** Dataset records follows **
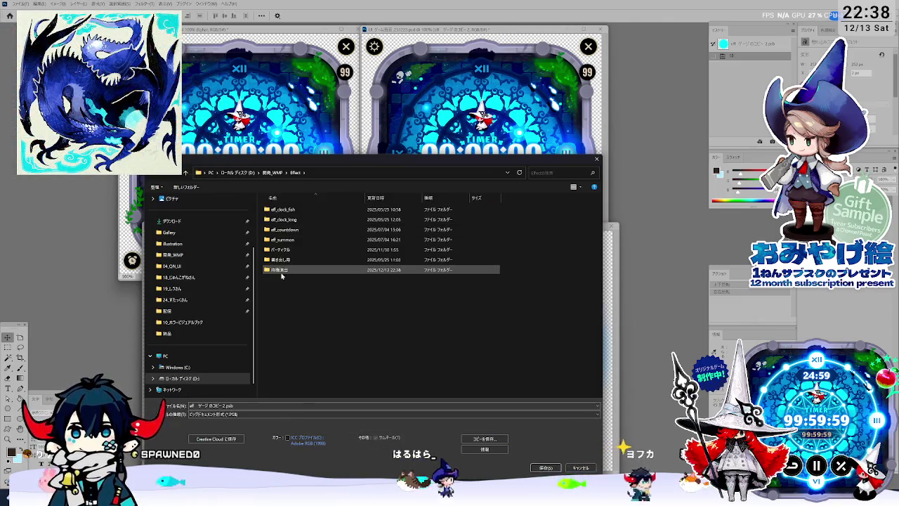
pyautogui.doubleClick(281, 270)
# Choose Photoshop PSD format and start from the eff_round_02.psd name for editing
pyautogui.click(394, 414)
pyautogui.click(281, 423)
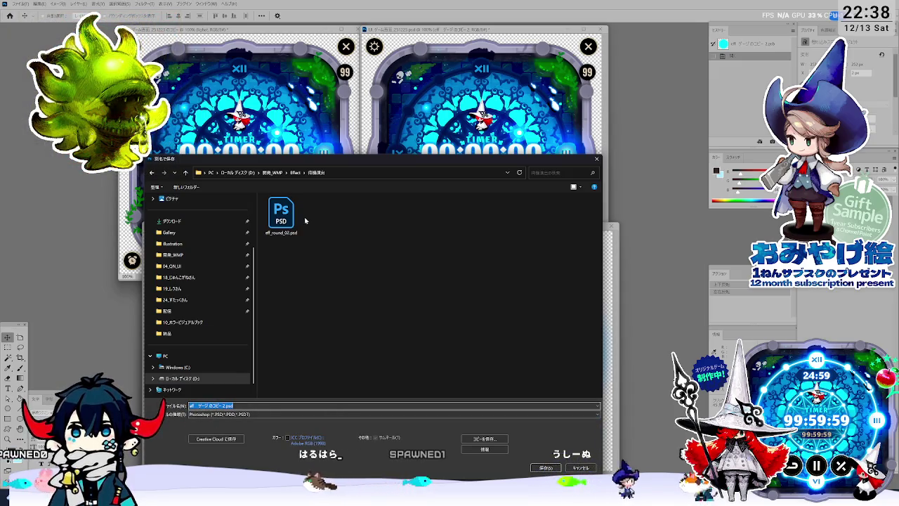
pyautogui.click(287, 215)
pyautogui.click(218, 406)
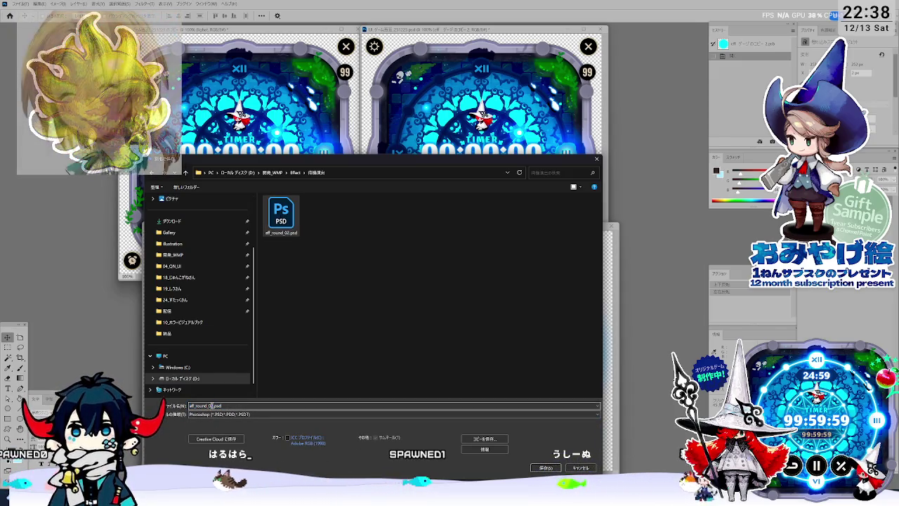
# Save the solid circle as eff_round_01.psd and verify the 待機演出 folder in File Explorer
pyautogui.press('Return')
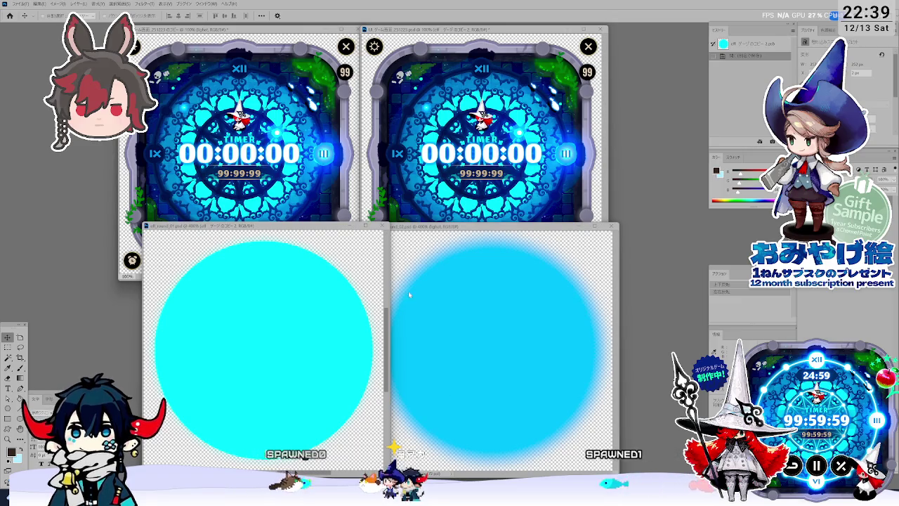
pyautogui.press('alt+Tab')
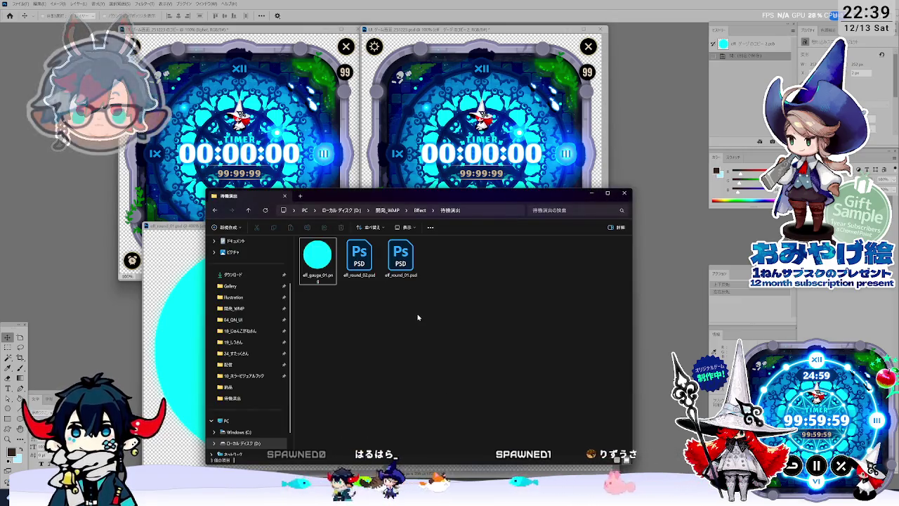
pyautogui.press('alt+Tab')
** End of Dataset records **
What is needed: Would you return the records exactly as written, minus any image?

Written response:
pyautogui.doubleClick(281, 270)
# Choose Photoshop PSD format and start from the eff_round_02.psd name for editing
pyautogui.click(394, 414)
pyautogui.click(281, 423)
pyautogui.click(287, 215)
pyautogui.click(218, 406)
# Save the solid circle as eff_round_01.psd and verify the 待機演出 folder in File Explorer
pyautogui.press('Return')
pyautogui.press('alt+Tab')
pyautogui.press('alt+Tab')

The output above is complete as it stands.